Why pseudolikelihood

For discrete and mixed graphical models, the joint likelihood contains a normalizing constant that is expensive or intractable to evaluate for realistic network sizes. bgms therefore uses pseudolikelihood-based objectives built from full conditional distributions.

Generic form

Let \(\mathbf{x}_n\) denote observation \(n\), and let \(x_{ni}\) be variable \(i\) in that observation. The pseudolikelihood is

\[ \mathrm{PL}(\boldsymbol{\theta}) = \prod_{n=1}^{N} \prod_{i=1}^{p} p(x_{ni} \mid \mathbf{x}_{n,-i}, \boldsymbol{\theta}) \]

with log form

\[ \log \mathrm{PL}(\boldsymbol{\theta}) = \sum_{n=1}^{N} \sum_{i=1}^{p} \log p(x_{ni} \mid \mathbf{x}_{n,-i}, \boldsymbol{\theta}). \]

The MCMC samplers in bgms target the pseudoposterior distribution, combining the pseudolikelihood with the prior.

Statistical properties

The pseudolikelihood and the full likelihood share the same mode: PL does not introduce additional bias beyond that already present in the full likelihood (Arena & Marsman, 2026; Keetelaar et al., 2024). However, the pseudolikelihood underestimates the variance of the parameters, producing pseudoposterior distributions that are too narrow compared to the true posterior (Arena & Marsman, 2026; Keetelaar et al., 2024; Miller, 2021).

This variance underestimation has consequences for edge selection.

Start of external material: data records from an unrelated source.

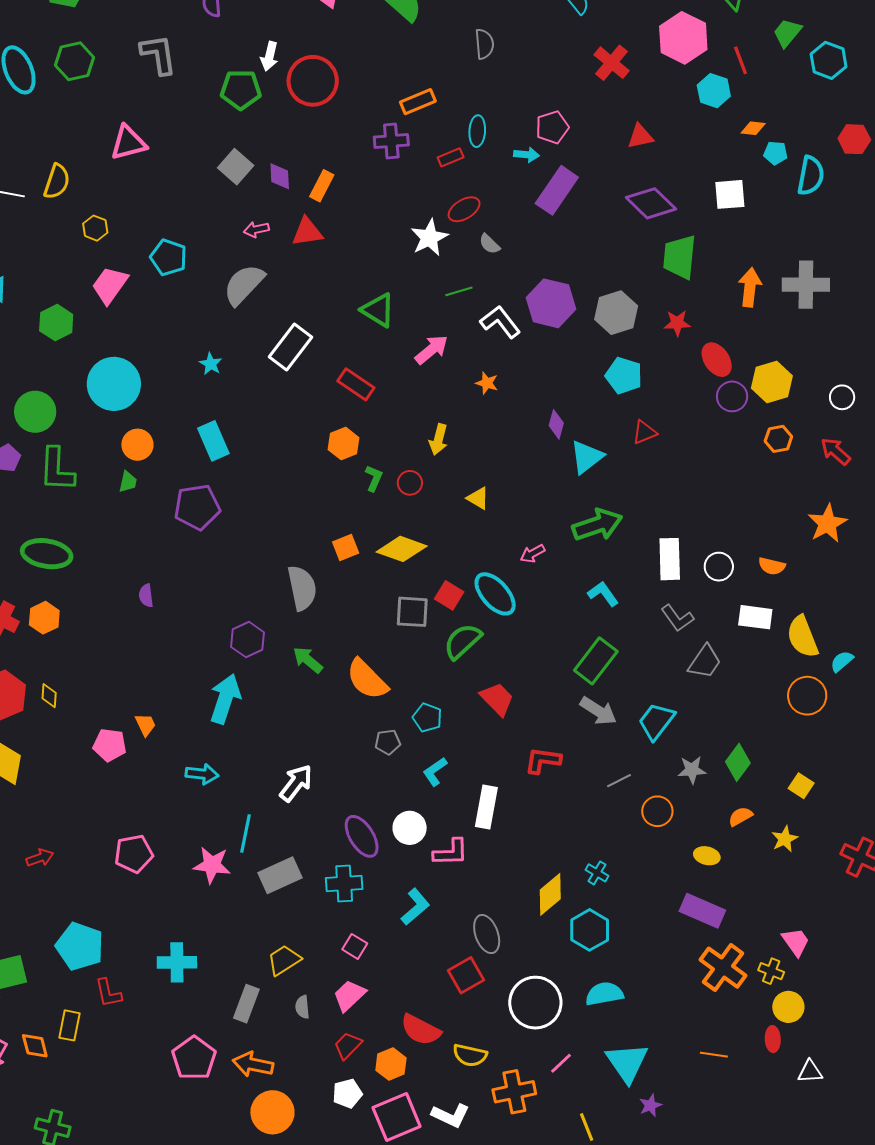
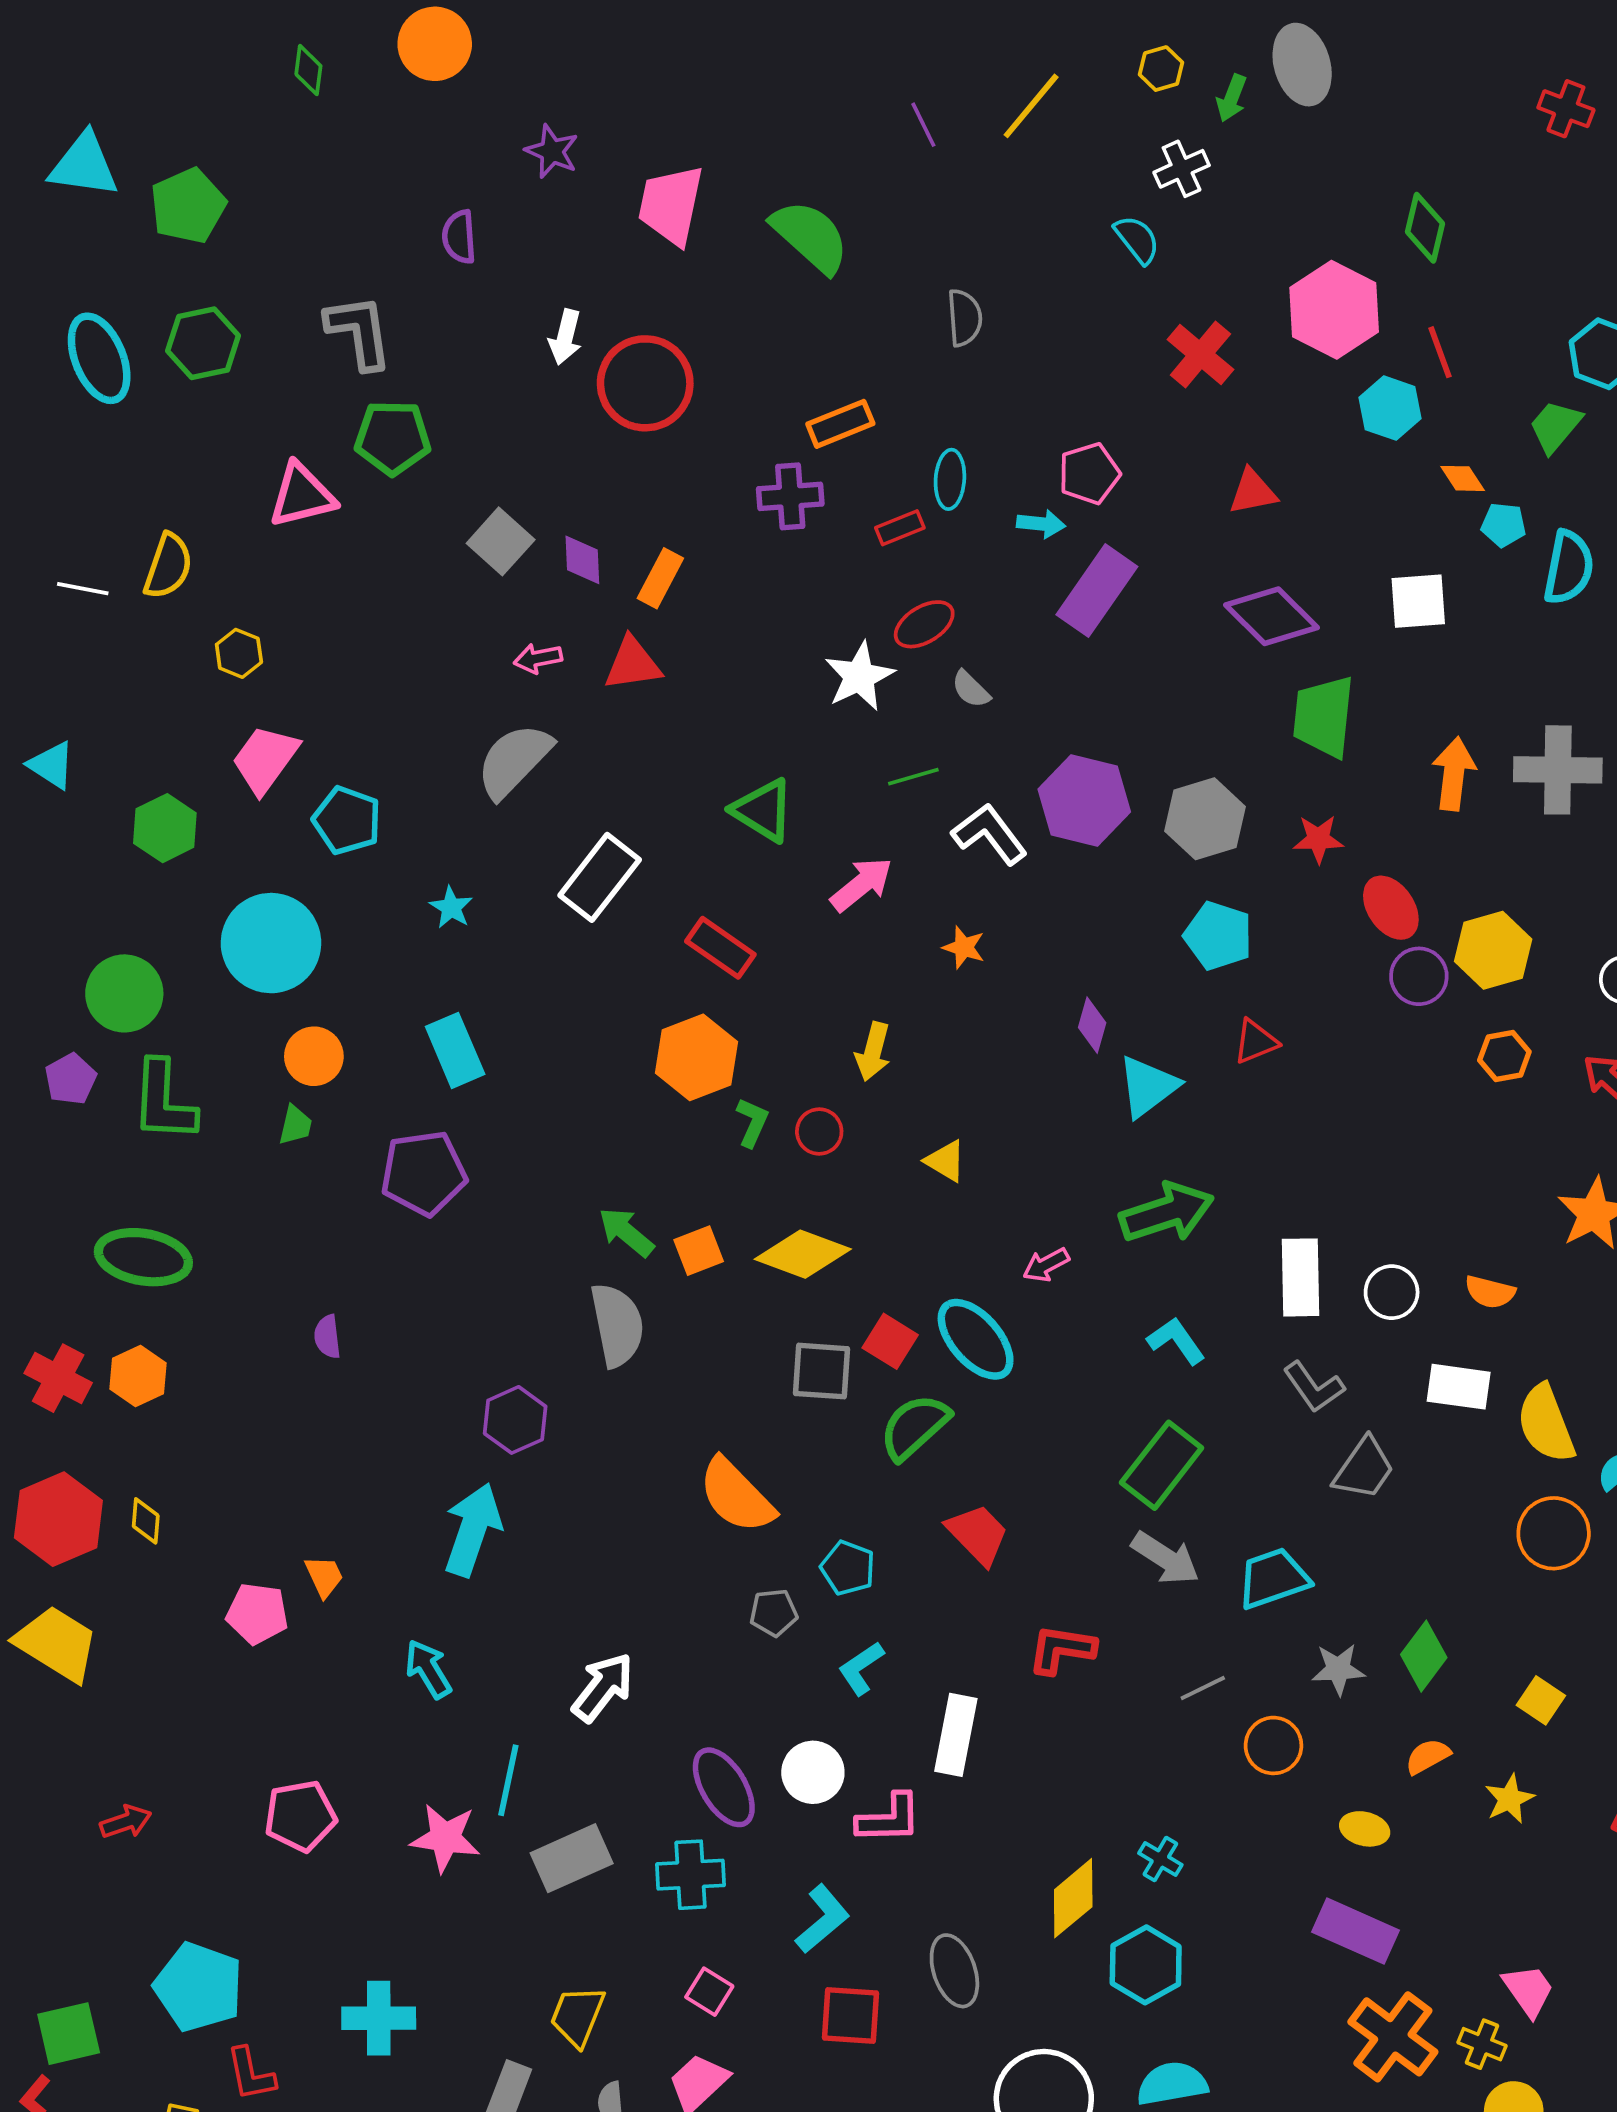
green trapezoid: (787, 33) -> (1555, 426), moved
green pentagon: (241, 90) -> (393, 438), moved
orange diamond: (753, 128) -> (1463, 478), turned 50
cyan pentagon: (169, 257) -> (347, 820), moved
orange hexagon: (343, 444) -> (697, 1057), size x1.4
green arrow: (308, 660) -> (626, 1232), moved
cyan trapezoid: (656, 721) -> (1273, 1578), turned 33
cyan arrow: (202, 774) -> (428, 1669), turned -128
yellow trapezoid: (284, 960) -> (577, 2016), turned -36
red square: (466, 975) -> (850, 2016), moved, turned 33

Bayes factors derived from the pseudoposterior overstate the evidence for or against edge inclusion because the spike-and-slab comparison operates on a distribution that is artificially concentrated.

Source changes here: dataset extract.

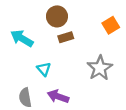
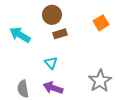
gray star: (100, 68) -> (100, 81), moved
cyan triangle: (44, 69) -> (51, 63), moved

For the mixed MRF, the two pseudolikelihood options differ in how they handle this variance underestimation for the cross-type (discrete-continuous) interactions. The marginal pseudolikelihood does not appear to underestimate the variance of the cross-type interactions, whereas the conditional pseudolikelihood does.

OMRF pseudolikelihood

For OMRF, bgms uses the product of ordinal full conditionals. The conditional probabilities depend on category thresholds and residual scores that summarize the influence of all other variables.

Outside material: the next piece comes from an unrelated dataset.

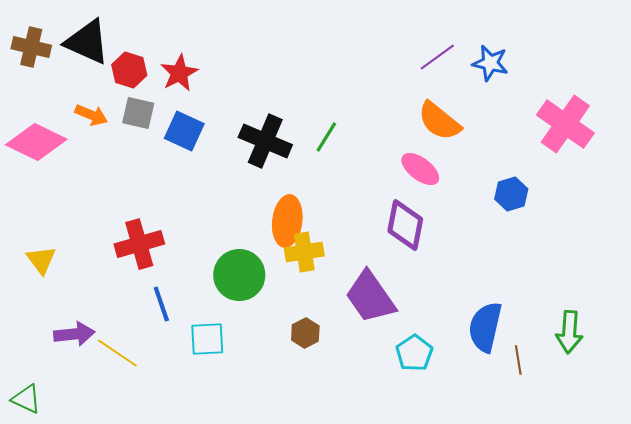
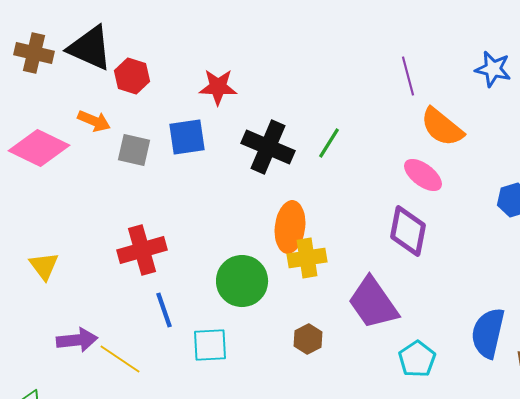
purple line: (437, 57) -> (408, 76), moved, turned -69
red star: (179, 73) -> (218, 87), moved, turned 30
gray square: (138, 113) -> (134, 150), moved
blue square: (184, 131) -> (187, 137), turned -33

Implementation details and gradient expressions are documented in OMRF Internals.

Mixed MRF pseudolikelihood

For mixed models, the pseudolikelihood combines discrete and continuous parts. The continuous block always uses the GGM likelihood. The pseudolikelihood argument controls how the discrete full conditionals are computed:

  • "conditional" (default): computes \(\log p(x_s \mid x_{-s}, y_{\text{obs}})\), conditioning on the observed continuous values. Faster because updating the continuous precision does not require re-evaluating the discrete pseudolikelihood.
  • "marginal": computes \(\log p(x_s \mid x_{-s})\) by integrating out the continuous variables. Uses the marginal interaction matrix \(\Theta = 2A_{xx} + 2A_{xy}\Sigma_{yy}A_{xy}^\top\), which couples the discrete pseudolikelihood to the precision parameters.

Implementation details are documented in Mixed MRF Internals.

Group comparison (bgmCompare)

The group-comparison engine uses the same pseudolikelihood idea but evaluates it per group under the baseline-plus-differences parameterization. Gradient contributions are then projected through the contrast structure.

Implementation details are documented in bgmCompare Engine.

Numerical and gradient considerations

In discrete blocks, both log-normalizers and category probabilities are needed for efficient gradient computation. bgms computes these together to avoid redundant work and uses numerically stable paths for exponentiation-sensitive regions.

See Variable Helpers and Numerical Considerations.

References

Arena, G., & Marsman, M. (2026). Bayesian inference for discrete Markov random fields through coordinate rescaling. arXiv Preprint. https://arxiv.org/abs/2601.17205
Keetelaar, S., Sekulovski, N., Borsboom, D., & Marsman, M. (2024). Comparing maximum likelihood and pseudo-maximum likelihood estimators for the Ising model. Advances.in/Psychology, 2(e25745). https://doi.org/10.56296/aip00013
Miller, J. W. (2021). Asymptotic normality, concentration, and coverage of generalized posteriors. Journal of Machine Learning Research, 22(168), 1–53.